Cebus albifrons monkeys were trained to escape electrical stimulation of either leg at five intensities, spanning a range from mild tingle to intense but tolerable pain, as judged by human observers who experienced the same stimuli. The average duration of stimulation received by the animals at each intensity was plotted for each leg during the period required for recovery of responsiveness to noxious electrical stimulation following ventrolateral spinal cordotomy.

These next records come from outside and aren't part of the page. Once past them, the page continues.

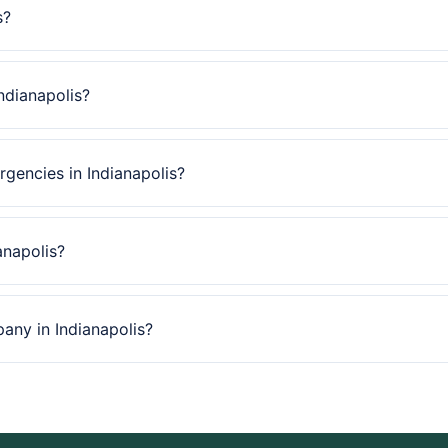
s?
ndianapolis?
gencies in Indianapolis?
anapolis?
pany in Indianapolis?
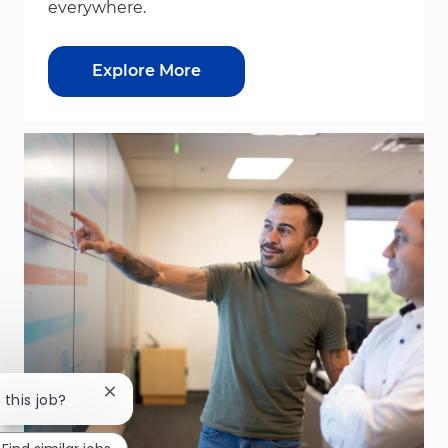
everywhere.
Explore More
Close chatbot notification
 this job?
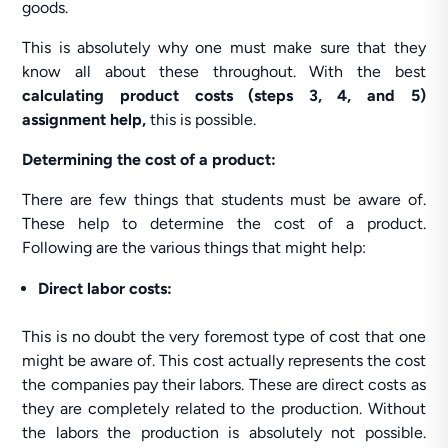
goods.
This is absolutely why one must make sure that they
know all about these throughout. With the best
calculating product costs (steps 3, 4, and 5)
assignment help,
this is possible.
Determining the cost of a product:
There are few things that students must be aware of.
These help to determine the cost of a product.
Following are the various things that might help:
Direct labor costs:
This is no doubt the very foremost type of cost that one
might be aware of. This cost actually represents the cost
the companies pay their labors. These are direct costs as
they are completely related to the production. Without
the labors the production is absolutely not possible.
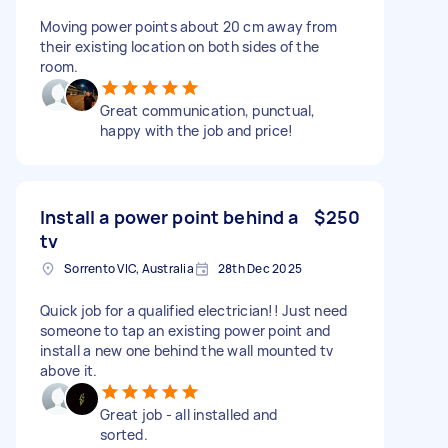
Moving power points about 20 cm away from
their existing location on both sides of the
room.
Great communication, punctual,
happy with the job and price!
Install a power point behind a
$250
tv
Sorrento VIC, Australia
28th Dec 2025
Quick job for a qualified electrician!! Just need
someone to tap an existing power point and
install a new one behind the wall mounted tv
above it.
Great job - all installed and
sorted.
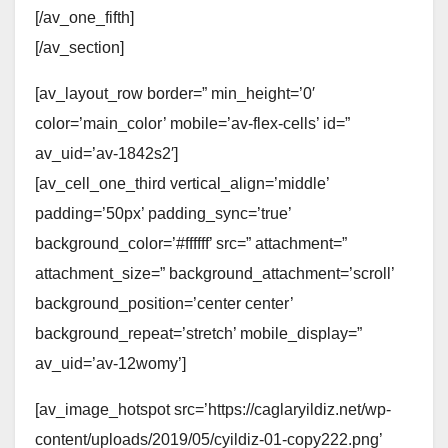
[/av_one_fifth]
[/av_section]
[av_layout_row border=” min_height=’0′
color=’main_color’ mobile=’av-flex-cells’ id=”
av_uid=’av-1842s2′]
[av_cell_one_third vertical_align=’middle’
padding=’50px’ padding_sync=’true’
background_color=’#ffffff’ src=” attachment=”
attachment_size=” background_attachment=’scroll’
background_position=’center center’
background_repeat=’stretch’ mobile_display=”
av_uid=’av-12womy’]
[av_image_hotspot src=’https://caglaryildiz.net/wp-
content/uploads/2019/05/cyildiz-01-copy222.png’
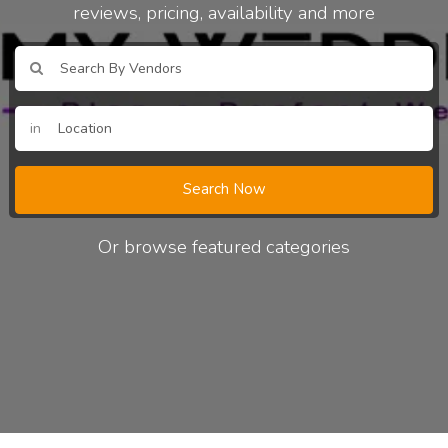
reviews, pricing, availability and more
in
Search Now
Or browse featured categories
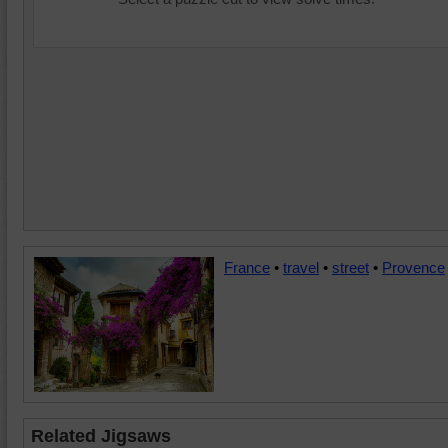
France
•
travel
•
street
•
Provence
Related Jigsaws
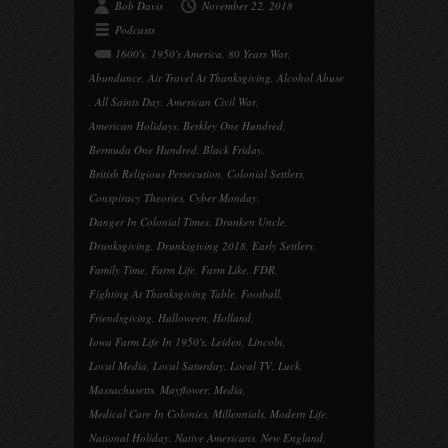
Bob Davis
November 22, 2018
Podcasts
1600's
,
1950's America
,
80 Years War
,
Abundance
,
Air Travel At Thanksgiving
,
Alcohol Abuse
,
All Saints Day
,
American Civil War
,
American Holidays
,
Berkley One Hundred
,
Bermuda One Hundred
,
Black Friday
,
British Religious Persecution
,
Colonial Settlers
,
Conspiracy Theories
,
Cyber Monday
,
Danger In Colonial Times
,
Drunken Uncle
,
Drunksgiving
,
Drunksgiving 2018
,
Early Settlers
,
Family Time
,
Farm Life
,
Farm Like
,
FDR
,
Fighting At Thanksgiving Table
,
Football
,
Friendsgiving
,
Halloween
,
Holland
,
Iowa Farm Life In 1950's
,
Leiden
,
Lincoln
,
Local Media
,
Local Saturday
,
Local TV
,
Luck
,
Massachusetts
,
Mayflower
,
Media
,
Medical Care In Colonies
,
Millennials
,
Modern Life
,
National Holiday
,
Native Americans
,
New England
,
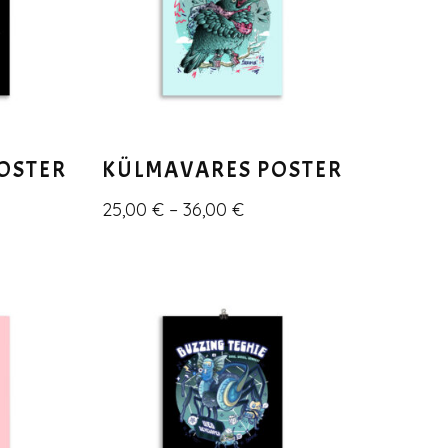
POSTER
KÜLMAVARES POSTER
25,00
€
–
36,00
€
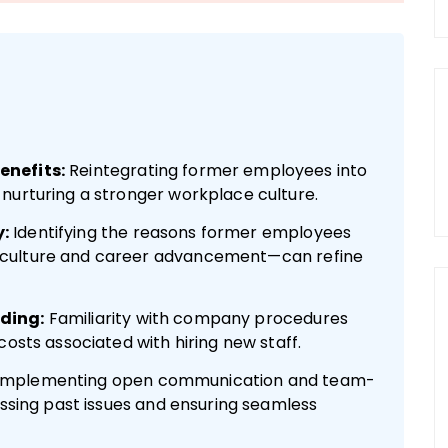
enefits:
Reintegrating former employees into
nurturing a stronger workplace culture.
:
Identifying the reasons former employees
 culture and career advancement—can refine
ding:
Familiarity with company procedures
costs associated with hiring new staff.
Implementing open communication and team-
essing past issues and ensuring seamless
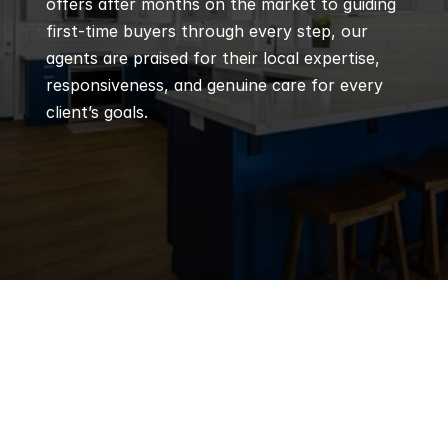
offers after months on the market to guiding 
first-time buyers through every step, our 
agents are praised for their local expertise, 
responsiveness, and genuine care for every 
client’s goals.
Q
Frequently 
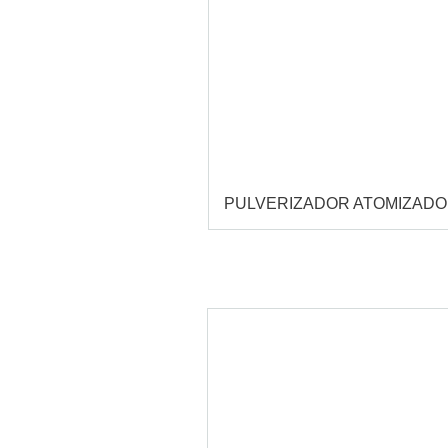
PULVERIZADOR ATOMIZAD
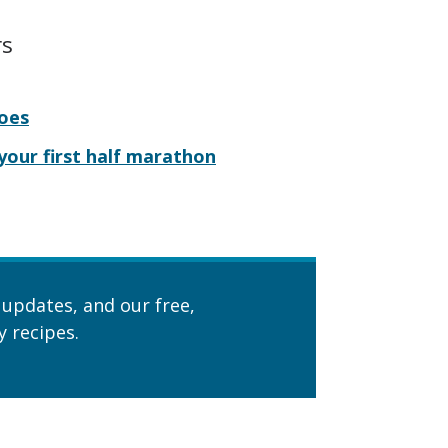
rs
hoes
 your first half marathon
 updates, and our free,
 recipes.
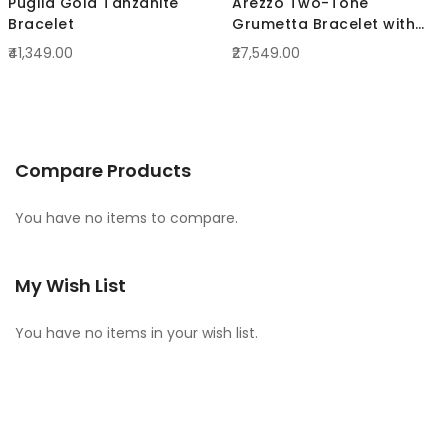
Puglia Gold Tanzanite
Arezzo Two-Tone
Bracelet
Grumetta Bracelet with
curled links
₹41,349.00
₹27,549.00
Compare Products
You have no items to compare.
My Wish List
You have no items in your wish list.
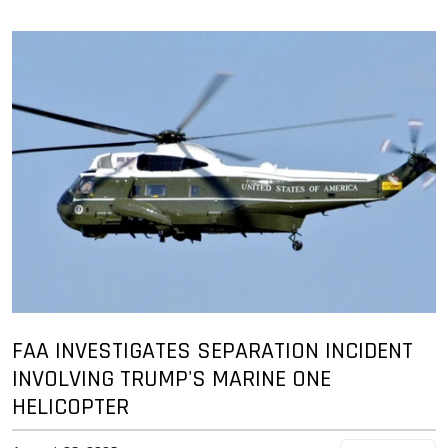
FAA INVESTIGATES SEPARATION INCIDENT
INVOLVING TRUMP'S MARINE ONE
HELICOPTER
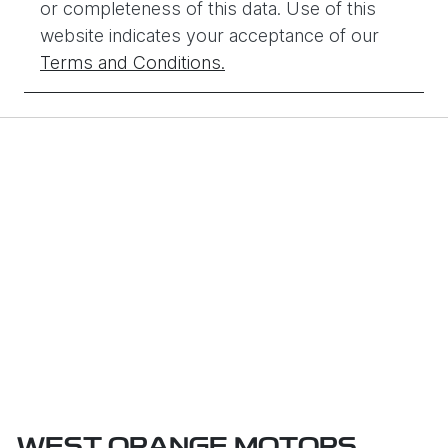
or completeness of this data. Use of this
website indicates your acceptance of our
Terms and Conditions.
WEST ORANGE MOTORS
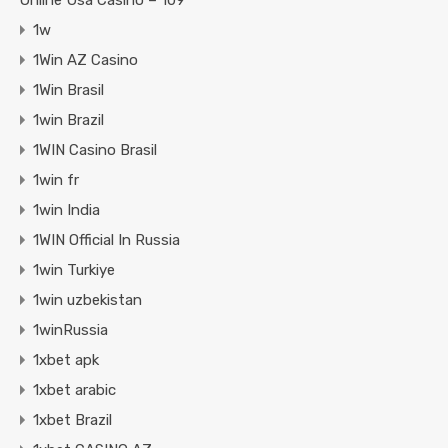
Online Usa Casino – 109
1w
1Win AZ Casino
1Win Brasil
1win Brazil
1WIN Casino Brasil
1win fr
1win India
1WIN Official In Russia
1win Turkiye
1win uzbekistan
1winRussia
1xbet apk
1xbet arabic
1xbet Brazil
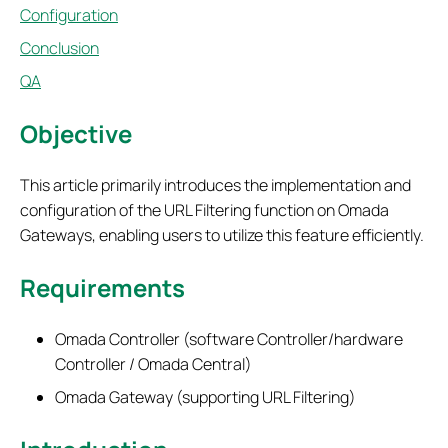
Configuration
Conclusion
QA
Objective
This article primarily introduces the implementation and
configuration of the URL Filtering function on Omada
Gateways, enabling users to utilize this feature efficiently.
Requirements
Omada Controller (software Controller/hardware
Controller / Omada Central)
Omada Gateway (supporting URL Filtering)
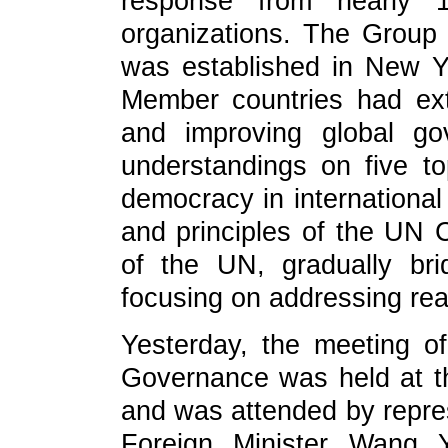
response from nearly 16
organizations. The Group
was established in New Y
Member countries had ext
and improving global g
understandings on five to
democracy in international
and principles of the UN C
of the UN, gradually br
focusing on addressing rea
Yesterday, the meeting o
Governance was held at 
and was attended by repres
Foreign Minister Wang 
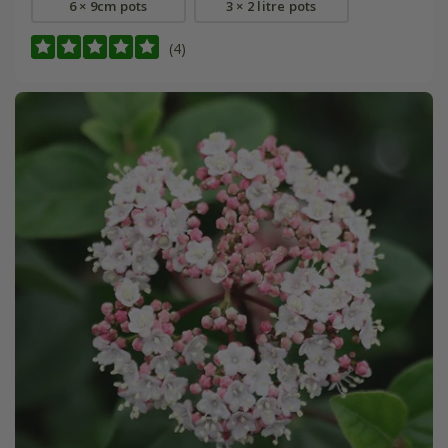
6 × 9cm pots
3 × 2 litre pots
(4)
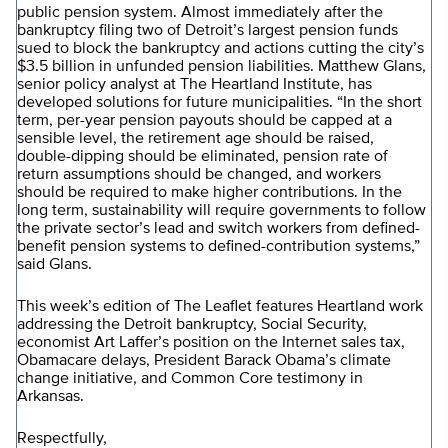
public pension system. Almost immediately after the
bankruptcy filing two of Detroit’s largest pension funds
sued to block the bankruptcy and actions cutting the city’s
$3.5 billion in unfunded pension liabilities. Matthew Glans,
senior policy analyst at The Heartland Institute, has
developed solutions for future municipalities. “In the short
term, per-year pension payouts should be capped at a
sensible level, the retirement age should be raised,
double-dipping should be eliminated, pension rate of
return assumptions should be changed, and workers
should be required to make higher contributions. In the
long term, sustainability will require governments to follow
the private sector’s lead and switch workers from defined-
benefit pension systems to defined-contribution systems,”
said Glans.
This week’s edition of The Leaflet features Heartland work
addressing the Detroit bankruptcy, Social Security,
economist Art Laffer’s position on the Internet sales tax,
Obamacare delays, President Barack Obama’s climate
change initiative, and Common Core testimony in
Arkansas.
Respectfully,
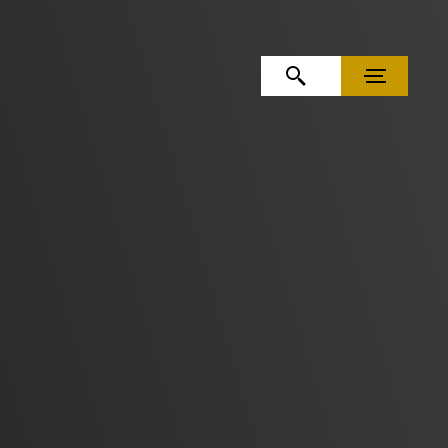
OPEN SEARCH
MENU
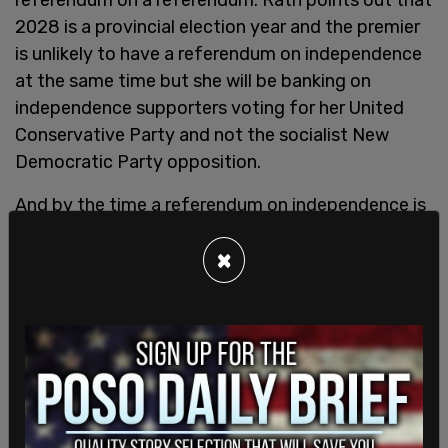
2028 is a provincial election year and the premier
is unlikely to have a referendum on independence
at the same time but she will be banking on
independence supporters voting for her United
Conservative Party and not the socialist New
Democratic Party opposition.
And by the time a referendum on independence is
held, Alberta could look like a vastly different
×
province.
“That's the issue, right? We're flooded with
temporary foreign workers, international mobility
program, visa people, I mean, all of these, you
know, donut makers, coffee makers, and you know,
and you know, burger flippers that they brought in
on these visas, I mean, I could see Carney in the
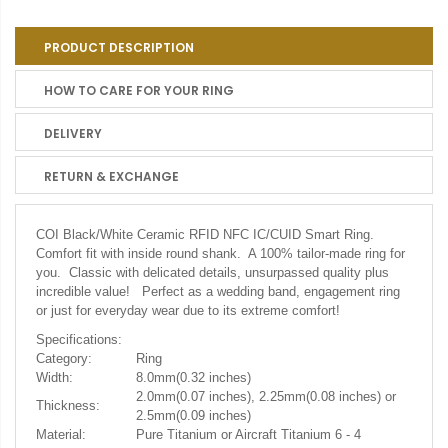
PRODUCT DESCRIPTION
HOW TO CARE FOR YOUR RING
DELIVERY
RETURN & EXCHANGE
COI Black/White Ceramic RFID NFC IC/CUID Smart Ring.
Comfort fit with inside round shank. A 100% tailor-made ring for
you. Classic with delicated details, unsurpassed quality plus
incredible value! Perfect as a wedding band, engagement ring
or just for everyday wear due to its extreme comfort!
Specifications:
Category:
Ring
Width:
8.0mm(0.32 inches)
2.0mm(0.07 inches), 2.25mm(0.08 inches) or
Thickness:
2.5mm(0.09 inches)
Material:
Pure Titanium or Aircraft Titanium 6 - 4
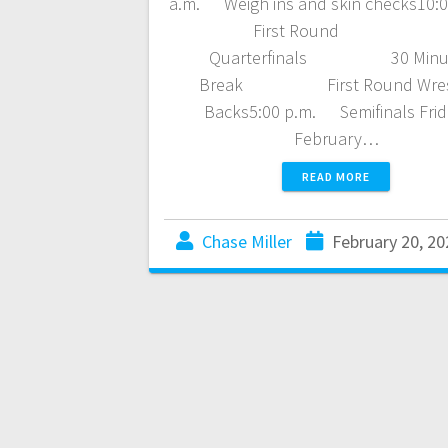
a.m. Weigh ins and skin checks10:
First Round
Quarterfinals 30 Minu
Break First Round Wres
Backs5:00 p.m. Semifinals Frid
February…
READ MORE
Chase Miller
February 20, 20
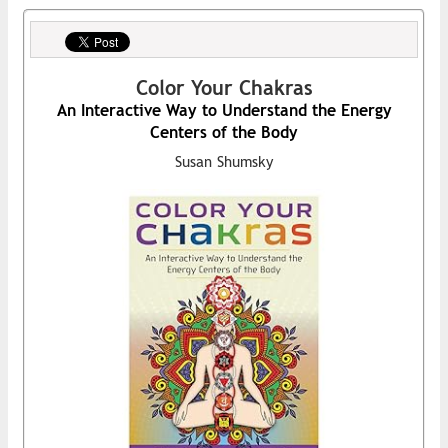
Color Your Chakras
An Interactive Way to Understand the Energy
Centers of the Body
Susan Shumsky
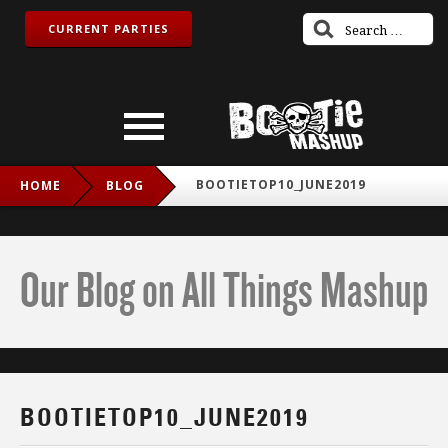
CURRENT PARTIES
BOOTIETOP10_JUNE2019
HOME
BLOG
Our Blog on All Things Mashup
BOOTIETOP10_JUNE2019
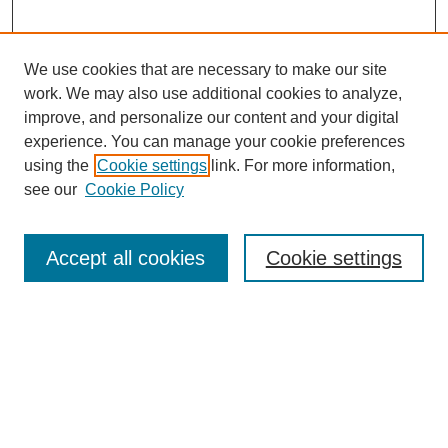
We use cookies that are necessary to make our site
work. We may also use additional cookies to analyze,
improve, and personalize our content and your digital
experience. You can manage your cookie preferences
using the
Cookie settings
link. For more information,
see our
Cookie Policy
Search
Accept all cookies
Cookie settings
Enter search terms:
Select context to search:
Advanced Search
Notify me via email or
RSS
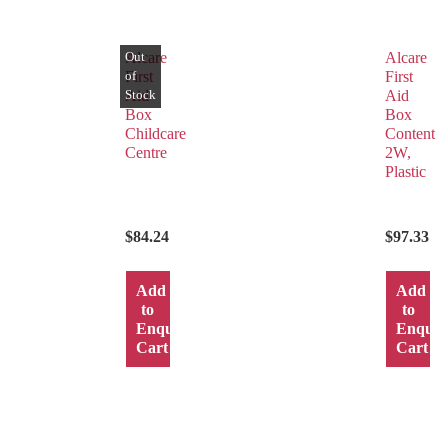
Alcare
Alcare
First
First
Aid
Aid
Box
Box
Childcare
Content
Centre
2W,
Plastic
$
84.24
$
97.33
Add
Add
to
to
Enquiry
Enquir
Cart
Cart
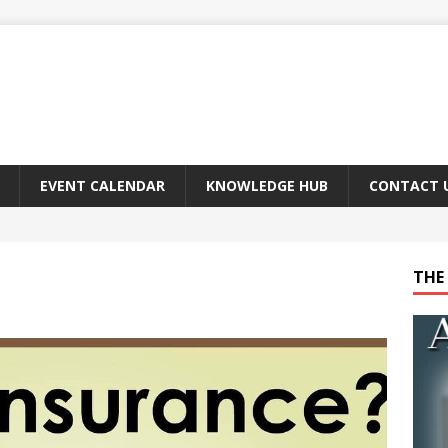
EVENT CALENDAR
KNOWLEDGE HUB
CONTACT 
THE 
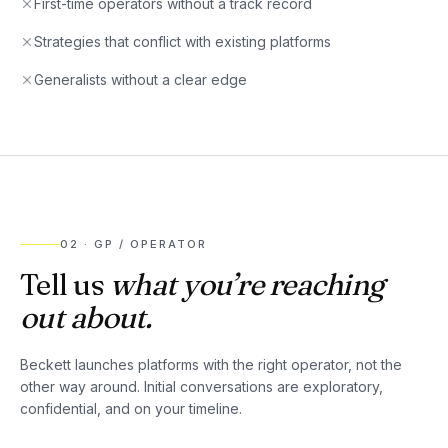
First-time operators without a track record
Strategies that conflict with existing platforms
Generalists without a clear edge
02
·
GP / OPERATOR
Tell us
what you’re reaching
out about.
Beckett launches platforms with the right operator, not the
other way around. Initial conversations are exploratory,
confidential, and on your timeline.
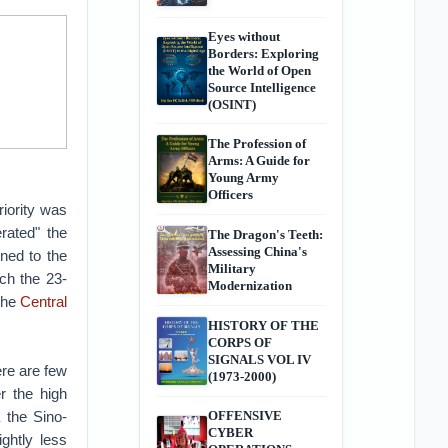
Eyes without
Borders: Exploring
the World of Open
Source Intelligence
(OSINT)
The Profession of
Arms: A Guide for
Young Army
Officers
riority was
erated" the
The Dragon's Teeth:
Assessing China's
ned to the
Military
ich the 23-
Modernization
 the
Central
HISTORY OF THE
CORPS OF
SIGNALS VOL IV
ere are few
(1973-2000)
r the high
 the Sino-
OFFENSIVE
CYBER
ghtly less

Recovery of escape responding was observed similarly following subsequent lesions to the spinal cord, in an attempt to define the pathways that subserve pain conduction after readjustment from cordotomies that produced substantial deficits of escape behaviour. The most enduring elevations of duration of stimulation by lesion I (left cordotomy) were produced by lesions that involved all of the ventrolateral column and most or all of one or both ventral columns. Secondary lesions of the dorsal columns, Lissauer's tract and the dorsolateral columns, in various combinations, did not produce long-term effects on escape responding. In contrast, a complete ventral hemisection produced a pronounced bilateral deficit that did not recover fully over three hundred and five post-operative days. The major conclusions are: (1) that the dorsal pathways do not play a major role in the rostral conduction of information critical for pain perception in monkeys, even though these pathways receive input from high threshold receptors; and (2) in order to produce a lasting decrease of pain sensitivity in primates by spinal surgery, the lesion must be bilateral and must involve both the ventrolateral and ventral columns.